Due to a projection that the five-party coalition will garner enough seats in the federal and provincial legislatures, many candidates for prime minister entered the race. Voter preference for the coalition parties is currently high, as evidenced by the vote ratio. However, the Kathmandu grapevine is abuzz that PM Deuba and Prachanda will serve as prime ministers for the next five years on a rotating basis after the five-party coalition wins the election. Such circulating talks in the capital city will make the election’s aftermath to be interesting.
Although many NC members were in favour of a majority Congress administration at the national level, it is not likely to win a landslide, given the current electoral framework. According to experts, it is extremely challenging for any party to win a majority in the House of Representatives because candidates are elected using the first-past-the-post and proportional representation electoral systems. Therefore, in order for the NC to secure the premier’s office for its party leader, the coalition partners will need to support the NC. The same is true for coalition members and leaders.

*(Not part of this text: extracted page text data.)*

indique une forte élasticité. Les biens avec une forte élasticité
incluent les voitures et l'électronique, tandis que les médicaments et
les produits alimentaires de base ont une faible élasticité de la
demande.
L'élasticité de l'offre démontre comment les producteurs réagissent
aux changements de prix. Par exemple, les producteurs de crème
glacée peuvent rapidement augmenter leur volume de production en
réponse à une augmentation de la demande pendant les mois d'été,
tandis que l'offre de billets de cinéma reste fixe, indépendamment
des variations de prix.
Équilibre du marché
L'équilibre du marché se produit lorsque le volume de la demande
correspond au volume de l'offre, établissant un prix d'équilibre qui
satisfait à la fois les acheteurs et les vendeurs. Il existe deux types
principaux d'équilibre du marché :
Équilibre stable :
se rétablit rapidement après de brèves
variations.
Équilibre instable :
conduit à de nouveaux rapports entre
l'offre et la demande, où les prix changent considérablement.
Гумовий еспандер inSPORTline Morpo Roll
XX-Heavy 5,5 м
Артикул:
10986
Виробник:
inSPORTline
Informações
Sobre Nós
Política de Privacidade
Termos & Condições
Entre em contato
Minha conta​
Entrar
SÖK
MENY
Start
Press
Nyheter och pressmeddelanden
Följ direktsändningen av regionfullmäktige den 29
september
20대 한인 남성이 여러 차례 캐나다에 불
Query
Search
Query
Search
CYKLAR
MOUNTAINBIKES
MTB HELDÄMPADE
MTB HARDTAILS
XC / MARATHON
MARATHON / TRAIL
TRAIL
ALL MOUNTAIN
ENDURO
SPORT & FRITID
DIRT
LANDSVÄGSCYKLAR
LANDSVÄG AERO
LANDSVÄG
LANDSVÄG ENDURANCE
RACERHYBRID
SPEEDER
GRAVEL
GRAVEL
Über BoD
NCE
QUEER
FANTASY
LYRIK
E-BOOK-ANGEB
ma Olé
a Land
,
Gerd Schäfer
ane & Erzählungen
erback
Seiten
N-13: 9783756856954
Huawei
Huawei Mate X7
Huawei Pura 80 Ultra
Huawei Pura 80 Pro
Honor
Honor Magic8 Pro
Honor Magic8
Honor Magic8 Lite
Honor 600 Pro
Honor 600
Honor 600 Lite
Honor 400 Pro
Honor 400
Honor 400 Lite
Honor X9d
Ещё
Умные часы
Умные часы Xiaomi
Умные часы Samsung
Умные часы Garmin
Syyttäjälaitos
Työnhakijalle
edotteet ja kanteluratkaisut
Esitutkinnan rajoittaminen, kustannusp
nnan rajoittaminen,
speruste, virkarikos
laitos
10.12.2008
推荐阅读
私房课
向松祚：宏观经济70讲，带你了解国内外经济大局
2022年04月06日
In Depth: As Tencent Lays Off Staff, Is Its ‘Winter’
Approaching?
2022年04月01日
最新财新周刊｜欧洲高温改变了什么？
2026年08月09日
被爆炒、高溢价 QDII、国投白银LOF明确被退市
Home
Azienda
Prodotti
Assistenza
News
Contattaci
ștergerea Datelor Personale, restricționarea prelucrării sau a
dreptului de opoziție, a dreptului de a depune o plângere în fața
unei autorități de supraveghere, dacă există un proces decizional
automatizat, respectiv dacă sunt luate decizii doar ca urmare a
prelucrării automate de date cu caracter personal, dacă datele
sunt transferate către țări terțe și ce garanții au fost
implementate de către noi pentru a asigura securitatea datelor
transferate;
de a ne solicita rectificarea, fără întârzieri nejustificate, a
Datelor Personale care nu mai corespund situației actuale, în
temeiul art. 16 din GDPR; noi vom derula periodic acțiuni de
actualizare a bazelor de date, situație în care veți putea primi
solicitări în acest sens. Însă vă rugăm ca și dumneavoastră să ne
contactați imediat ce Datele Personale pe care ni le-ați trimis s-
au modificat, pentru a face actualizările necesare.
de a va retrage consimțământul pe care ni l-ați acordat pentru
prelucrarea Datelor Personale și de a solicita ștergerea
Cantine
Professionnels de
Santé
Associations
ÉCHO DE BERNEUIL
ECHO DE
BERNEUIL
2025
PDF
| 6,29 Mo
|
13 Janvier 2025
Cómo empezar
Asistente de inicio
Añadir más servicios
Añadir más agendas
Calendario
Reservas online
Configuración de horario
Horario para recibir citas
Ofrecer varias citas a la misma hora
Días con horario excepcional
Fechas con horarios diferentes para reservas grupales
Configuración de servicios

The UML will suffer the most because it must run in the elections alone, unlike in 2017, when the Maoist Centre teamed up with the main opposition. Despite having a strong organisational structure, the party is probably going to experience a negative poll result. There is a rationale behind this. The erstwhile Nepal Communist Party (NCP) split up because of disagreements between KP Sharma Oli, Prachanda and Nepal, which has made UML less competitive in the coming elections. Following Oli's dissolution of the HoR that was reinstated later by the Supreme Court, opponents accused him of undermining the federal constitution. Because of Oli’s unconstitutional actions, the Maoist chair and the then-UML leaders plotted to have him removed from office.
In the 2017 election, the UML surged to become the single largest party in the then HoR, thanks to votes it garnered from Maoist supporters. However, Oli could not hold on to the near two-thirds of NCP majority for the entirety of his term as the Prime Minister because of his blundering that helped the five-party coalition form its current administration, led by the NC, leaving the UML to lick the wound that its chair gave it.
Many UML leaders and backers know that the five-party alliance will win the upcoming election because the combined power of the alliance’s members will make them unstoppable. Some predictions, however, offer comforts for the UML because they suggest the party may still surpass the Maoists and Unified Socialists to become the second-largest party in the House.
Having said all that, the arduous task of parliamentary seat sharing will determine the coalition’s fate in elections. The distribution of seats should take place in such a way that coalition members experience a sense of unity and belonging, which will motivate them toward keeping the coalition intact for another five years. While allocating parliamentary seats to smaller parties in the alliance, the two key players, the Nepali Congress and the Maoist Centre, must remain cautious not to undermine the aspirations of the alliance’s smaller parties. In short, the seat allocation must aim at enabling coalition candidates to win enough seats to put them remain ahead in federal and provincial legislatures.